DISPATCHES

GORE'S FLA. LEAD WIDENS. Al Gore would have been elected president and George W. Bush would still be signing death warrants in Texas if Palm Beach County officials had counted every dimpled punchcard ballot cast in last November's election, the Palm Beach Post reported March 11. A review of ballots in Palm Beach County showed a net gain of 784 votes for Gore if the county's three-member canvassing board had counted every ballot that had a hanging chad, pinhole, ding or dimple.

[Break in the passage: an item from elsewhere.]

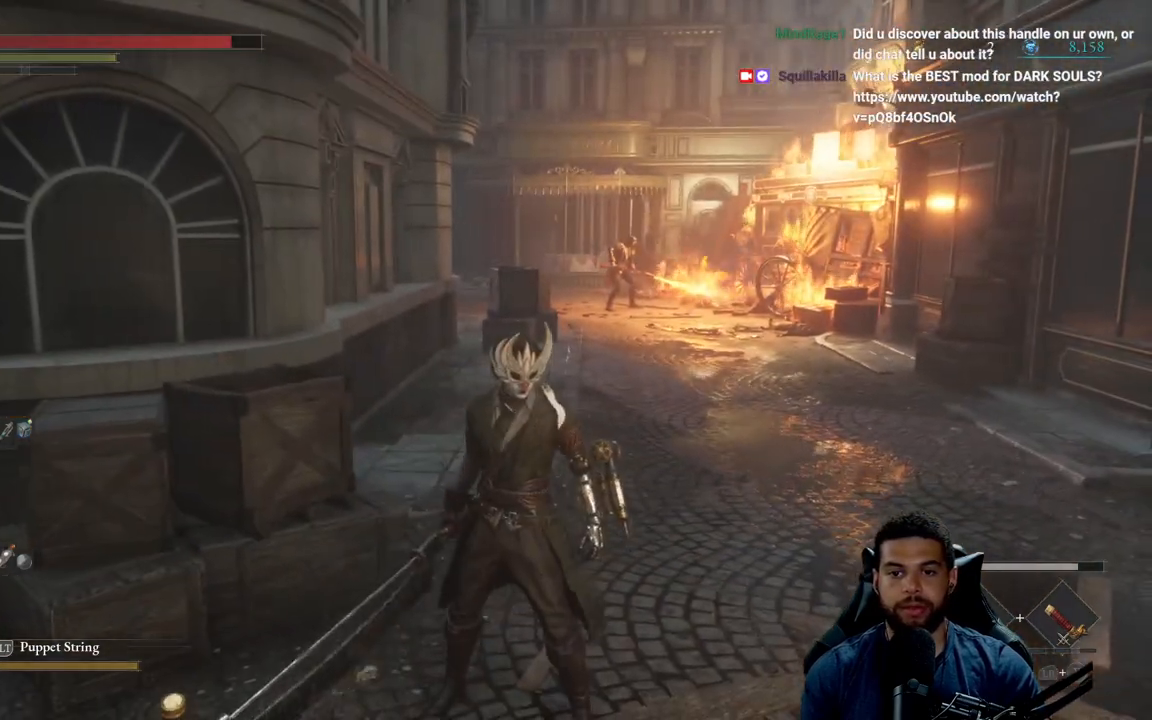
{"buttons": [], "left_stick": "right", "right_stick": "right", "events": [[200, "left_stick", "right"], [200, "right_stick", "right"]]}
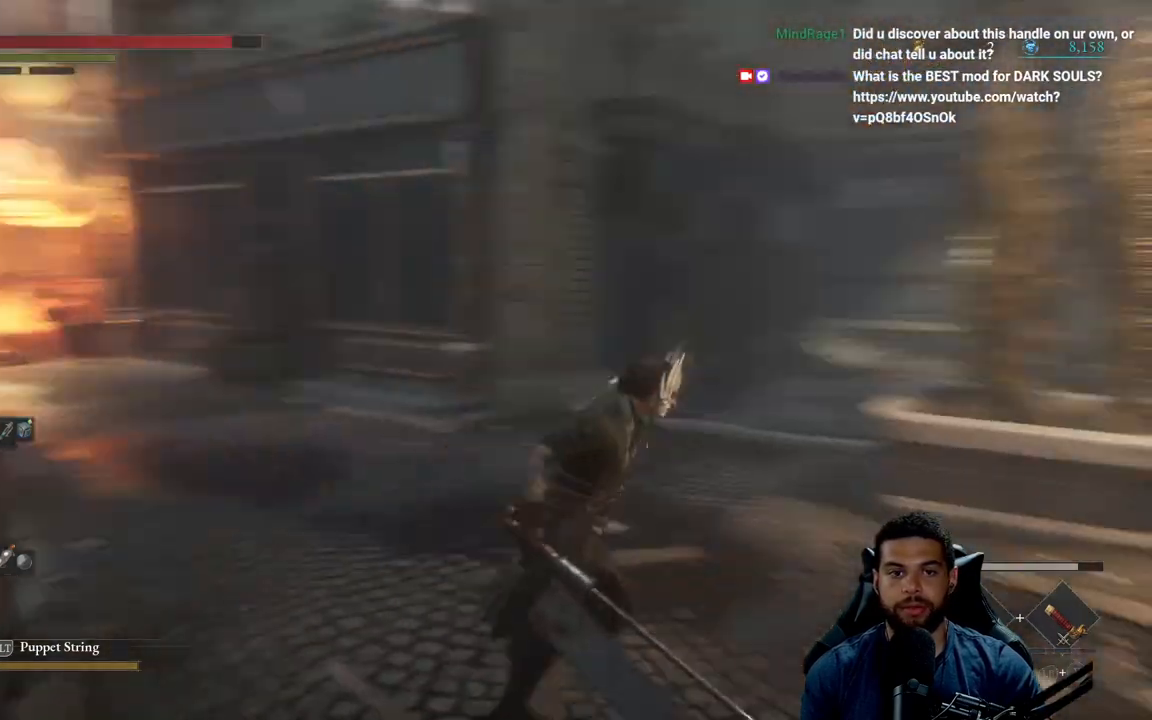
{"buttons": ["B"], "left_stick": "up-right", "right_stick": "center", "events": [[267, "left_stick", "up-right"], [400, "right_stick", "center"], [450, "B", "down"]]}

That would have erased Bush's Florida 537-vote margin.

On Jan. 27, the Post reported that a review of 4,513 "undervotes" that had been disputed by Democrats or Republicans because of dimples or hanging chads showed a net gain of 682 for Gore. The March 11 report reflected the review of all 9,150 "undervotes."

The Post also found a net gain of 19 votes for Bush in Martin County, but a net gain of 111 for Gore in St. Lucie County.

The Post also found that confusion over the county's "butterfly" ballot cost Gore about 6,600 votes. The ballots show 5,330 Palm Beach County voters, many in Democratic strongholds, invalidated their ballot cards by punching chads for Gore and Reform Party candidate Pat Buchanan, whose hole on the punch card appeared just above Gore's. Another 2,908 voters punched Gore's name along with Socialist David McReynolds, whose hole on the card appeared just below Gore's. The two Gore combinations, minus those who voted for Bush and Buchanan, add up to 6,607 lost votes for Gore. "What it shows is what we've been saying all along -- there is no question that the majority of people on Election Day believed they left the booth voting for Al Gore," said Ron Klain, Gore's former chief of staff and his lead legal strategist in Florida.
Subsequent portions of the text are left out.